If you’re anything like Rob, you don’t like bleu cheese, you’re good with ranch but you see no need to dip your wings in any sauce at all so you skip it altogether. If you’re anything like me, you’re fine with ranch but you’re going to pick bleu cheese every time and you definitely will dip the wings in the dressing. I usually only eat one or two wings, though, so I save making the dressings for when we serve hot wings to company.
This Is How We Hot Wing
- One 12 oz bottle of hot sauce (such as Frank’s cayenne pepper sauce)
- One stick of butter
- 2 -2.5 lbs of wings
- Two carrots (more if you prefer)
- Bleu cheese or ranch dressing for dipping (optional)
Preheat the oven to 350.
Rinse the wings in cold water. Pat dry.
Place wings on a cookie sheet lined with foil, spacing them out evenly.
Bake for around 20 minutes or until cooked through.
Meanwhile, melt the stick of butter in a skillet or pot.
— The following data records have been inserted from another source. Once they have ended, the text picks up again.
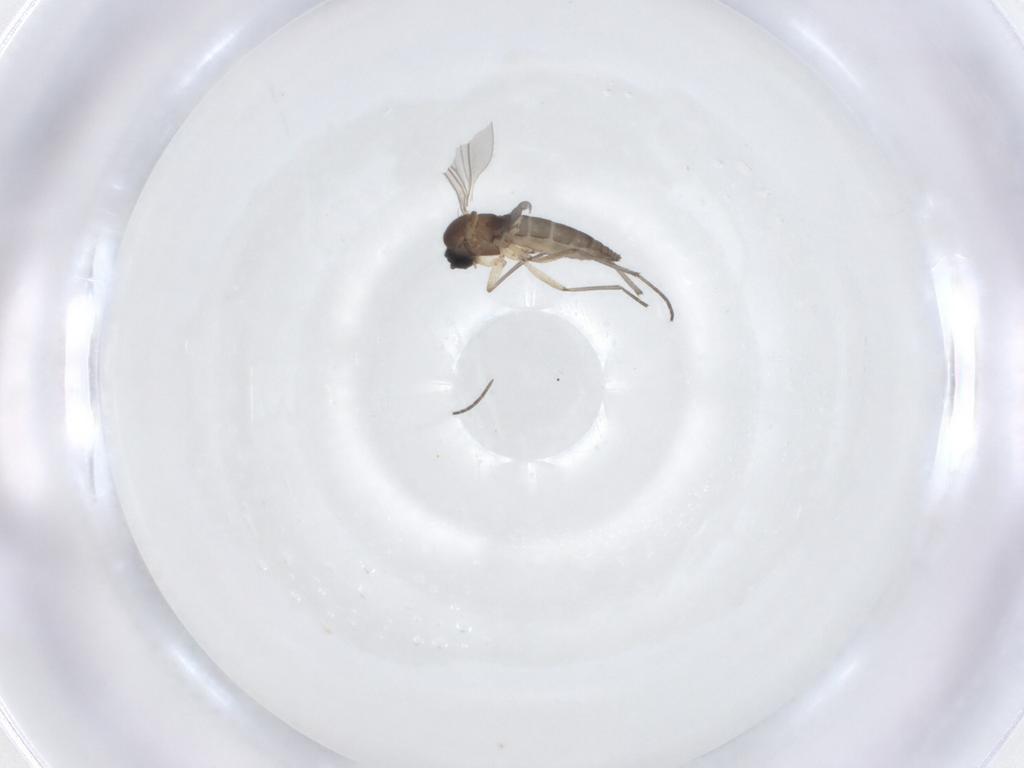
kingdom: Animalia
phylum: Arthropoda
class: Insecta
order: Diptera
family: Sciaridae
Don’t let it burn or brown, because this can change the flavor.
Once the butter has melted, pour the entire jar of hot sauce into the melted butter. Stir until combined.
Grate carrots into the wing sauce.
Once the wings are almost done, pull them out and turn the oven to broil.
Flip the wings so that they are right side down. Using a basting brush, coat the bottom of the wings with the buffalo sauce. Once the broiler is hot, put the wings back in the oven and broil for about 5 minutes, keeping an eye on them to ensure they don’t burn.
Remove the wings and turn them right side up. Brush them with the sauce again, coating twice. Put them back in the oven for another 5 minutes, continuing to monitor to ensure they don’t burn. Once the skin crisps from the broiler, remove them.
Coat the wings with sauce one more time.
You are done! I recommend making your dressings prior to baking your hot wings so that it’s ready to go when your wings are done.
TO FREEZE: Once the wings have cooled, place them on a cookie sheet or plate in a single layer, and stick them in the freezer. Allow them to freeze until the sauce no longer comes off to the touch, an hour or so. This will ensure the sauce doesn’t stays on the wings. The wings should be ready for their freezer packaging!
TO THAW: I like to let them sit out, in their packaging, just long enough to be able to remove their packaging. Then place them on a plate or cookie sheet to thaw the rest of the way so the sauce will stay on and not come off when you remove the wings from their packaging.